Tensión entre la empresa y los trabajadores

Asbesto y posible conflicto en el subte

En el medio de un sensible proceso de desabestización de vagones, Metrovías culpa a los trabajadores por demoras en el servicio. Los trabajadores advierten que, de no abrirse la licitación para conseguir nuevos vagones libres del material tóxico, podrían iniciar un plan de lucha.

En el mes de enero el juzgado de feria número 2 porteño, a cargo de la magistrada Elena Liberatori, hizo lugar al reclamo de la Asociación Gremial de Trabajadores del Subte y Premetro (AGTSyP) respecto del amparo ambiental promovido por la entidad sindical en demanda de «la completa y definitiva desabestización de las formaciones». Además el fallo incluyó algunas medidas cautelares entre las que se cuenta “la prohibición de la manipulación o contacto con piezas, materiales, componentes o lugares con asbesto, sean previamente así determinados o con sospechas de serlo”.

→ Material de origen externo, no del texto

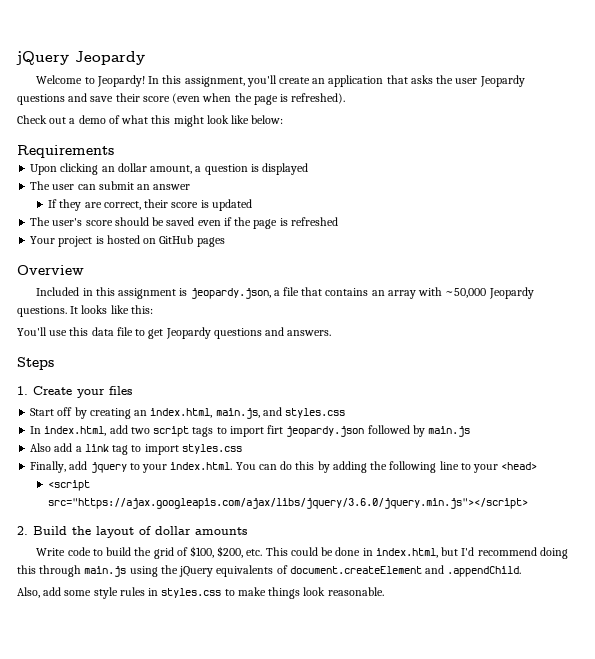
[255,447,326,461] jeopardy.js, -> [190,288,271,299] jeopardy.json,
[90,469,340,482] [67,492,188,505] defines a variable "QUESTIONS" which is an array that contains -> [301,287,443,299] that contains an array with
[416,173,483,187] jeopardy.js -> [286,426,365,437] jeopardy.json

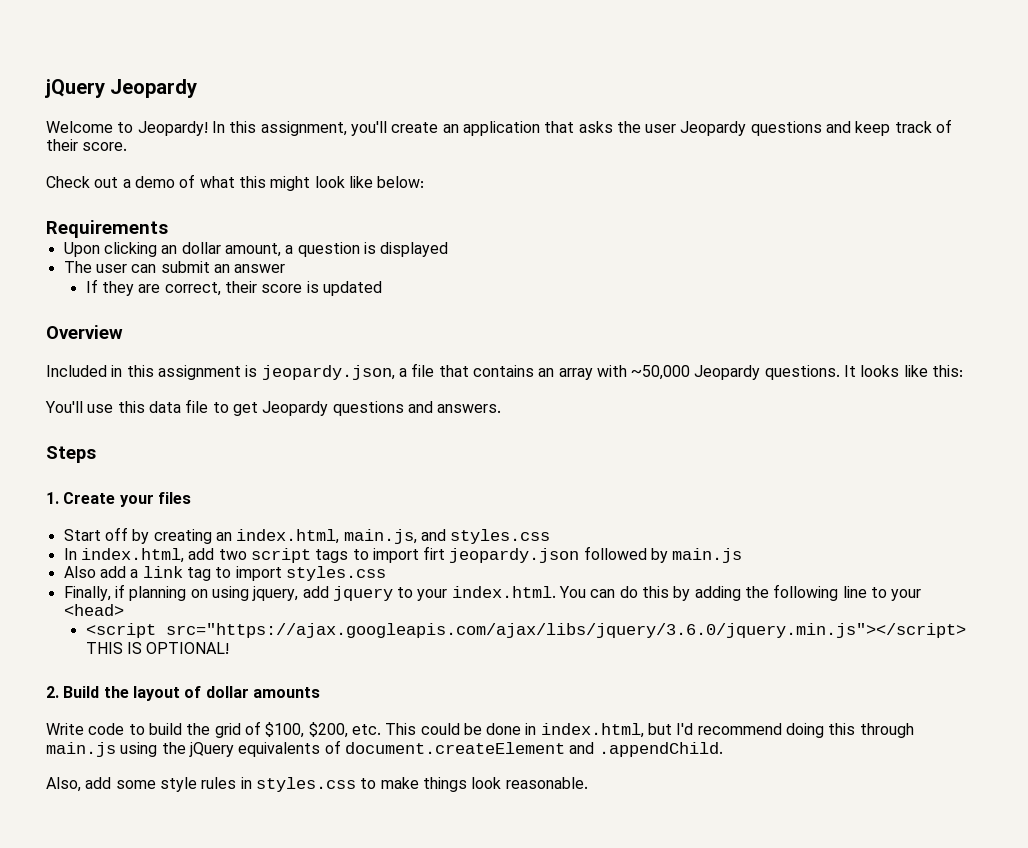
[90,93,346,105] save their score (even when the page is refreshed). -> [855,119,953,136] [46,139,128,151] keep track of their score.
[30,217,338,229] [30,235,225,247] // The user's score should be saved even if the page is refreshed // Your project is hosted on GitHub pages -> (383, 288) none
(67, 467) none -> [114,584,299,601] if planning on using jquery,
(529, 503) none -> [85,642,230,654] THIS IS OPTIONAL!

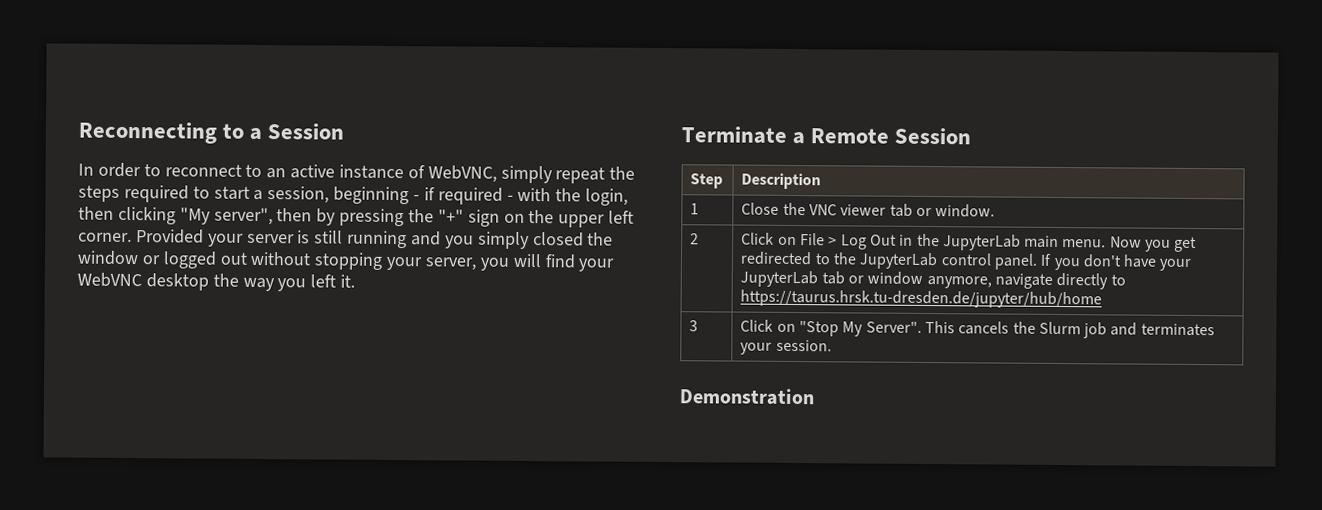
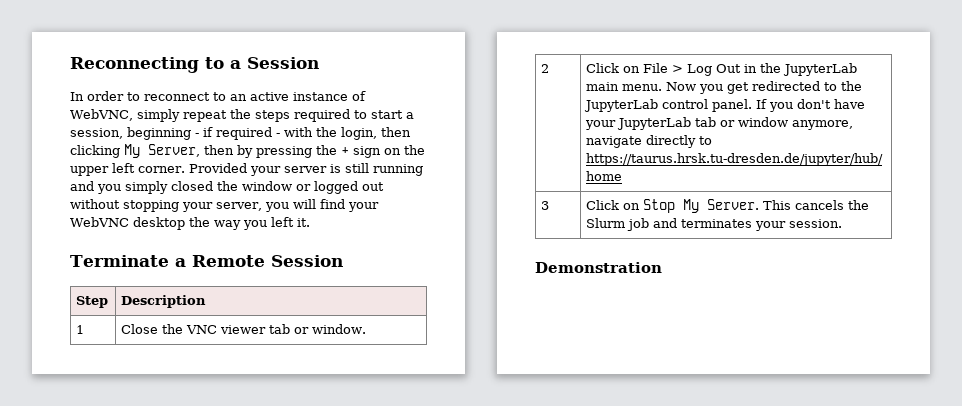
[179,207,273,226] "My server", -> [124,144,200,158] My Server,
[437,209,464,223] "+" -> [341,147,349,155] +
[798,321,922,337] "Stop My Server". -> [643,199,760,213] Stop My Server.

En este marco, tras algunas demoras en el servicio que hubo durante los últimos días, Metrovías intentó explicar que los problemas eran a causa del fallo de la jueza Liberatori y de los trabajadores. “Es mentira que las demoras fueron por culpa de los trabajadores o del fallo, fueron por cuestiones técnicas que son responsabilidad de la empresa, quieren justificar problemas de ellos culpandonos a nosotros”, afirmó Alberto Pianelli, secretario general la Asociacion Gremial de Trabajadores del Subte y Premetro, en diálogo con El Grito del Sur.

El sindicato que nuclea a los trabajadores del subterráneo advirtió que iniciará medidas de fuerza si el gobierno porteño no quita las unidades afectadas y llama a una licitación para adquirir nuevos vagones. “El proceso de desabestización que se está haciendo en la línea B es algo paliativo, por eso SBASE tiene que abrir ya una licitación para adquirir vagones nuevos. Les dimos una fecha tope, el 1ero de Marzo, sino vamos a tener que tomar medidas, por autodefensa” continuó Pianelli.

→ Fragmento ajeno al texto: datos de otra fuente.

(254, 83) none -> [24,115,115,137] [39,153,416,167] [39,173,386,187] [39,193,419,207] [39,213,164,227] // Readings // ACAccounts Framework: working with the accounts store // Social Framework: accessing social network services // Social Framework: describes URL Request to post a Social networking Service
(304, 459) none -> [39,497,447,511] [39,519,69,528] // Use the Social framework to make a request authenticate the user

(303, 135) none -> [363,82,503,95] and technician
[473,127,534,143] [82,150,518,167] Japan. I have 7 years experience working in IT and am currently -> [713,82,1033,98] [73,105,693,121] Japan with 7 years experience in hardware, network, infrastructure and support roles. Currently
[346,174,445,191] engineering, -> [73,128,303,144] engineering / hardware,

Los vagones en cuestión (CAF 5000), fueron comprados en el año 2011 a la empresa Metro de Madrid a pesar de que en Argentina ya estaba prohibido el uso del asbesto desde el año 2000 por la resolución 845/00 del Ministerio de Salud de la Nación. Sumado a esto, a fin del año pasado, Eduardo de Montmollin, titular de la empresa Subterráneos de Buenos Aires Sociedad del Estado (SBASE) admitió en un reportaje con CNN que las sustancias cancerígenas de los subtes comprados aparecían en los planos al momento de la compra. “Es cierto que hay documentación que dice eso pero no había manera de validar si eso era cierto. La documentación técnica de un tren pueden llegar a ser manuales así [con las manos simula que es algo grande] y de repente lo que dice eso es una letra chiquita en la página 473 del tomo 4 del manual de descripción de partes”, confesó Montmollin.

Por otra parte la empresa Metrovías por estos días se juega su continuidad en la operación del subterráneo porteño. Keolis, la única empresa que se proponía como competidora de la que detenta la operación desde 1994, había ganado la oferta técnica y el siguiente paso era conocer la propuesta económica pero el viernes a última hora emitió un comunicado avisando que desistía de participar en el proceso licitatorio. La sorpresiva decisión de Keolis dejó a Metrovías como único oferente para continuar como empresa operadora por 15 años más. La única opción que aparece como alternativa a la continuidad de Metrovías es la estatización del servicio. Ya son 5 los proyectos de ley presentados en la Legislatura Porteña que proponen dicha posibilidad.